If one other person knows, it is one too many. It will lead to his downfall!

I heard on one of those news magazine shows about a pair of jewel thieves that sounded a lot like the movies, only I can’t remember more than that. They did get caught, eventually.

I can think of three:

  1. Colonel Blood, a charismatic Irish scoundrel, stole the English crown jewels in 1671. He was caught but King Charles II admired his audacity and pardoned him . More info at:
    http://www.historic-uk.com/HistoryUK/England-History/ColonelBlood.htm

  2. Then there was Edward Pierce, a rogue who charmed his way into London society and in 1855 stole a gold shipment being sent by train bythe British government to pay the troops fighting in the Crimea. Michael Crichton wrote a nove, The Great Train Robbery, about the robbery and then made a movie based on it:
    The Great Train Robbery (1978) - IMDb

I recommend both the book and the film highly.

  1. Third is Ronnie Biggs, a charming member of the gang that perpertrated the Second Great Train Robbery. I expect one of our British Dopers will be along shortly to tell you about him.

My favorite is the story of Doris Payne, an international jewel thief from Cleveland:

http://www.msnbc.msn.com/id/10072306/

If they’re that good, nobody knows them as a thief.

Biggs as a “brilliant master thief”? Surely not. As the Crime Library’s article on him and the robbery makes clear, his role in the affair wasn’t particularly central. Rather than a planner, he was basically a heavy who happened to know a willing train driver who could be recruited into the plot.
His fame largely derives from his years “on the run” as a tabloid celebrity after he escaped from prison. Even then, his success in evading justice had more to do with Brazilian extradition laws than any inate criminal brilliance.

I read something a while back about some criminals who tunnelled into a bank (I think in London) and made off with the proverbial fortune in gold. There was something odd about how they had apparently eaten some chicken off of a solid gold platter or something like that. Of course, can’t find a thing about it.

No London and no gold, but this may be it:

Banco Central Burglary at Fortaleza

When he was caught in 1980, Bernard Welch lived in a luxurious home with an indoor swimming pool, in one of the wealthiest of the DC suburbs. Police found over $4 million in stolen valuables in his house:

In France, Spaggiari would fit the bill. With a well organized plan, creative use of an alarm clock, tunnel digging, humorous elements (the naked pictures of the local notables left on the vault’s wall) and eventually the succesfull escape from the judge’s office (once again following a creative and humorous plan), mostly every cliche of a movie is there.

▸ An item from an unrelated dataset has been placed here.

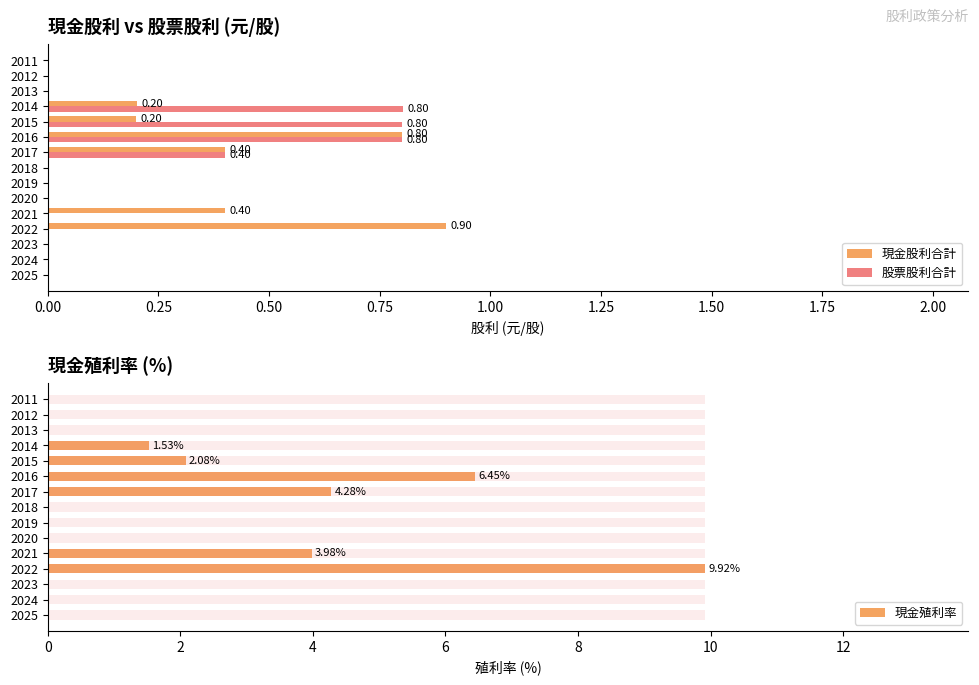

What are all the series names shown in the legend?

現金股利合計, 股票股利合計, 現金殖利率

Although this isn’t exactly the same type as described in the OP I seem to remember some individual who has sold property in some caribbean or central american country and had quite a few people actually move to what turned out to be practically a wasteland. Early somewhere between early 18th and early 19th century I think. I think a lot of people died, but I could be mistaken. Anybody know what I’m talking about?